**SOURCE DATA**
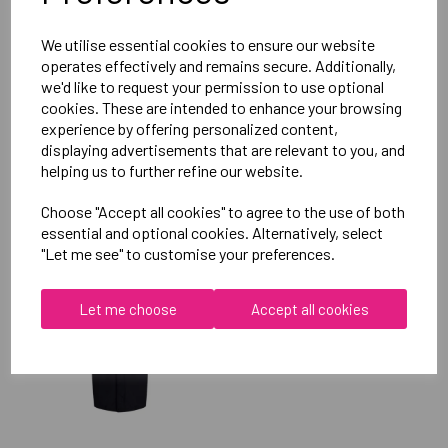
Reviews
We utilise essential cookies to ensure our website
operates effectively and remains secure. Additionally,
we'd like to request your permission to use optional
cookies. These are intended to enhance your browsing
experience by offering personalized content,
displaying advertisements that are relevant to you, and
helping us to further refine our website.
RELATED
PRODUCTS
Choose "Accept all cookies" to agree to the use of both
essential and optional cookies. Alternatively, select
"Let me see" to customise your preferences.
OXFORD BROOKES
UNIVERSITY SOFTBALL
UNISEX SUB JACKET
Let me choose
Accept all cookies
£115.00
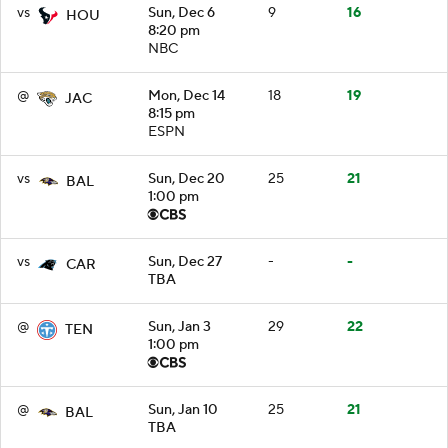
vs
Sun, Dec 6
9
16
HOU
8:20 pm
NBC
@
Mon, Dec 14
18
19
JAC
8:15 pm
ESPN
vs
Sun, Dec 20
25
21
BAL
1:00 pm
vs
Sun, Dec 27
-
-
CAR
TBA
@
Sun, Jan 3
29
22
TEN
1:00 pm
@
Sun, Jan 10
25
21
BAL
TBA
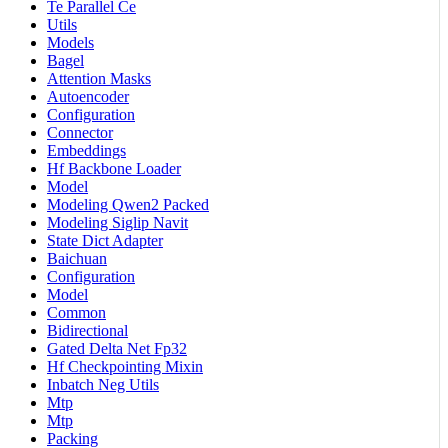
Te Parallel Ce
Utils
Models
Bagel
Attention Masks
Autoencoder
Configuration
Connector
Embeddings
Hf Backbone Loader
Model
Modeling Qwen2 Packed
Modeling Siglip Navit
State Dict Adapter
Baichuan
Configuration
Model
Common
Bidirectional
Gated Delta Net Fp32
Hf Checkpointing Mixin
Inbatch Neg Utils
Mtp
Mtp
Packing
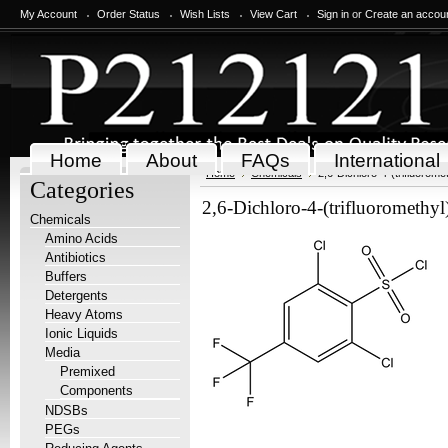
My Account
Order Status
Wish Lists
View Cart
Sign in
or
Create an accou
Home
About
FAQs
International
Home
Chemicals
2,6-Dichloro-4-(trifluorome
Categories
2,6-Dichloro-4-(trifluoromethyl
Chemicals
Amino Acids
Antibiotics
Buffers
Detergents
Heavy Atoms
Ionic Liquids
Media
Premixed
Components
NDSBs
PEGs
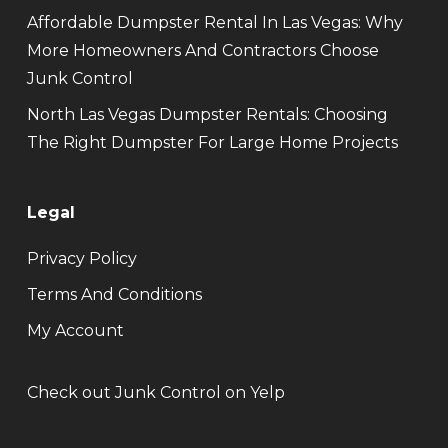
Affordable Dumpster Rental In Las Vegas: Why
More Homeowners And Contractors Choose
Junk Control
North Las Vegas Dumpster Rentals: Choosing
The Right Dumpster For Large Home Projects
Legal
Privacy Policy
Terms And Conditions
My Account
Check out Junk Control on Yelp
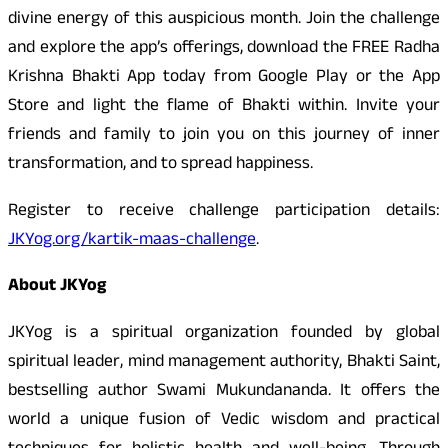
divine energy of this auspicious month. Join the challenge
and explore the app’s offerings, download the FREE Radha
Krishna Bhakti App today from Google Play or the App
Store and light the flame of Bhakti within. Invite your
friends and family to join you on this journey of inner
transformation, and to spread happiness.
Register to receive challenge participation details:
JKYog.org/kartik-maas-challenge
.
About JKYog
JKYog is a spiritual organization founded by global
spiritual leader, mind management authority, Bhakti Saint,
bestselling author Swami Mukundananda. It offers the
world a unique fusion of Vedic wisdom and practical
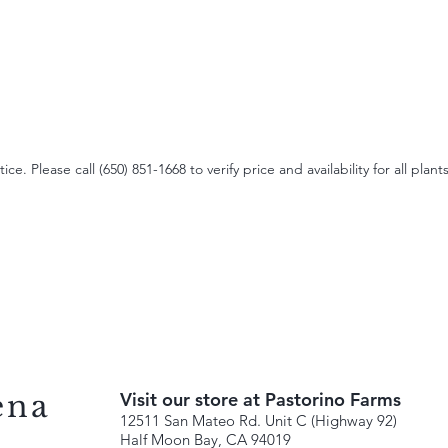
e. Please call (650) 851-1668 to verify price and availability for all plants
ena
Visit our store at Pastorino Farms
12511 San Mateo Rd. Unit C (Highway 92)
Half Moon Bay, CA 94019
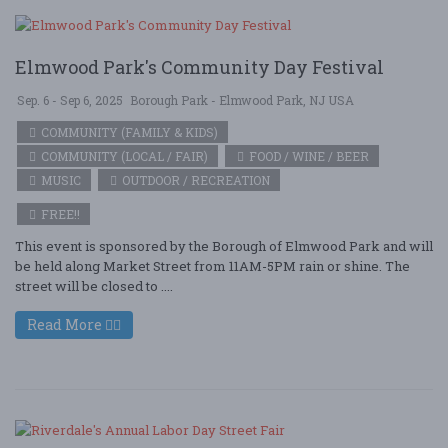
Elmwood Park's Community Day Festival
Sep. 6 - Sep 6, 2025
Borough Park - Elmwood Park, NJ USA
COMMUNITY (FAMILY & KIDS)
COMMUNITY (LOCAL / FAIR)
FOOD / WINE / BEER
MUSIC
OUTDOOR / RECREATION
FREE!!
This event is sponsored by the Borough of Elmwood Park and will
be held along Market Street from 11AM-5PM rain or shine. The
street will be closed to ....
Read More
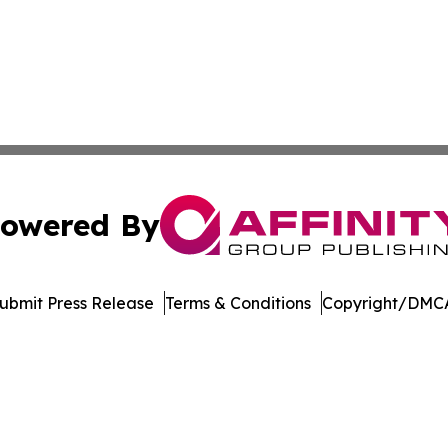
owered By
ubmit Press Release
Terms & Conditions
Copyright/DMCA
dba Affinity Group Publishing & Marshall Islands Healthcar
Cookie Settings / Your Privacy Choices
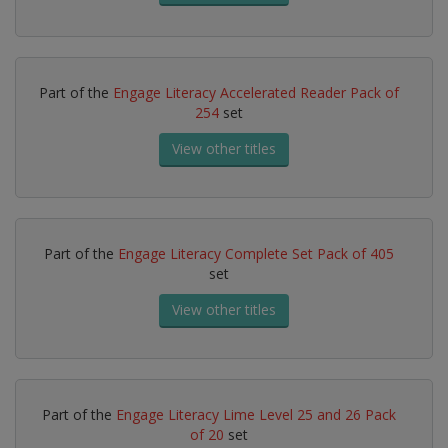
Part of the
Engage Literacy Accelerated Reader Pack of
254
set
View other titles
Part of the
Engage Literacy Complete Set Pack of 405
set
View other titles
Part of the
Engage Literacy Lime Level 25 and 26 Pack
of 20
set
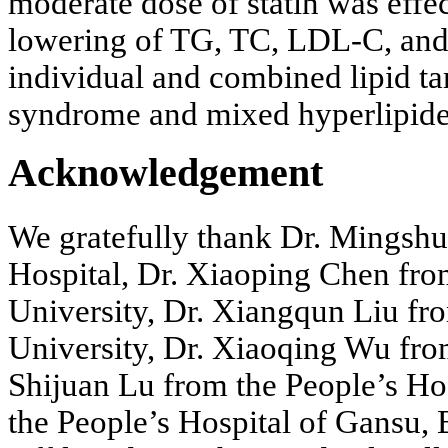
moderate dose of statin was effec
lowering of TG, TC, LDL-C, and
individual and combined lipid tar
syndrome and mixed hyperlipid
Acknowledgement
We gratefully thank Dr. Mingsh
Hospital, Dr. Xiaoping Chen fro
University, Dr. Xiangqun Liu fr
University, Dr. Xiaoqing Wu from
Shijuan Lu from the People’s Ho
the People’s Hospital of Gansu,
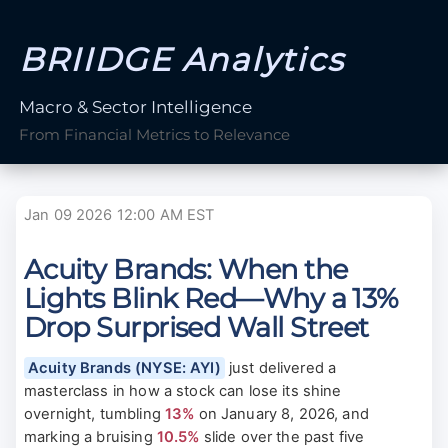
BRIIDGE Analytics
Macro & Sector Intelligence
From Financial Metrics to Relevance
Jan 09 2026 12:00 AM EST
Acuity Brands: When the
Lights Blink Red—Why a 13%
Drop Surprised Wall Street
Acuity Brands (NYSE: AYI)
just delivered a
masterclass in how a stock can lose its shine
overnight, tumbling
13%
on January 8, 2026, and
marking a bruising
10.5%
slide over the past five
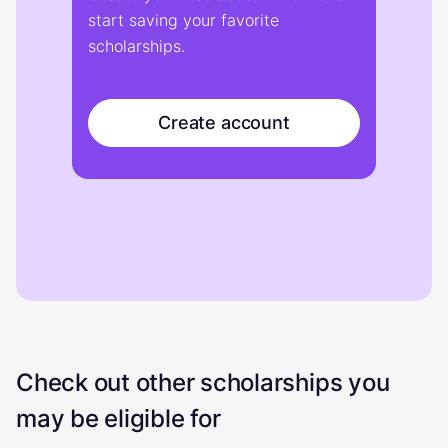
start saving your favorite
scholarships.
Create account
Check out other scholarships you
may be eligible for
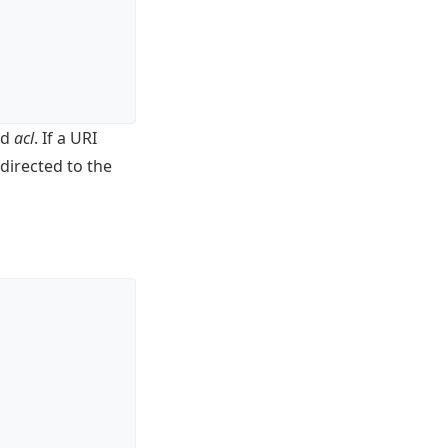
rd
acl
. If a URI
edirected to the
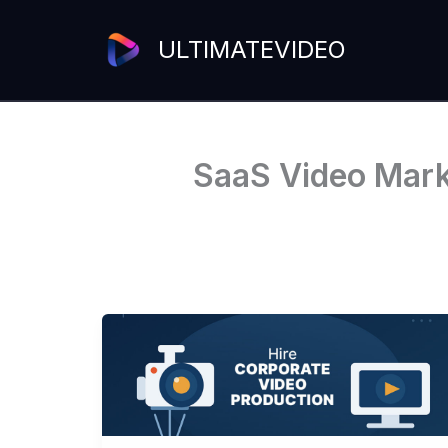
Skip
to
ULTIMATEVIDEO
content
SaaS Video Marke
Hire
Corporate
Video
Production
Services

**EXERCISE**
Only the lines from the one containing "syndrome and mixed hyperlipid" through the final line of the material should appear in the answer, copied exactly and without any picture.

**TASK SOLUTION**
syndrome and mixed hyperlipid
Acknowledgement
We gratefully thank Dr. Mingsh
Hospital, Dr. Xiaoping Chen fro
University, Dr. Xiangqun Liu fr
University, Dr. Xiaoqing Wu from
Shijuan Lu from the People’s Ho
the People’s Hospital of Gansu,
BRIIDGE Analytics
Macro & Sector Intelligence
From Financial Metrics to Relevance
Jan 09 2026 12:00 AM EST
Acuity Brands: When the
Lights Blink Red—Why a 13%
Drop Surprised Wall Street
Acuity Brands (NYSE: AYI)
just delivered a
masterclass in how a stock can lose its shine
overnight, tumbling
13%
on January 8, 2026, and
marking a bruising
10.5%
slide over the past five
start saving your favorite
scholarships.
Create account
Check out other scholarships you
may be eligible for
rd
acl
. If a URI
edirected to the
Skip
to
ULTIMATEVIDEO
content
SaaS Video Marke
Hire
Corporate
Video
Production
Services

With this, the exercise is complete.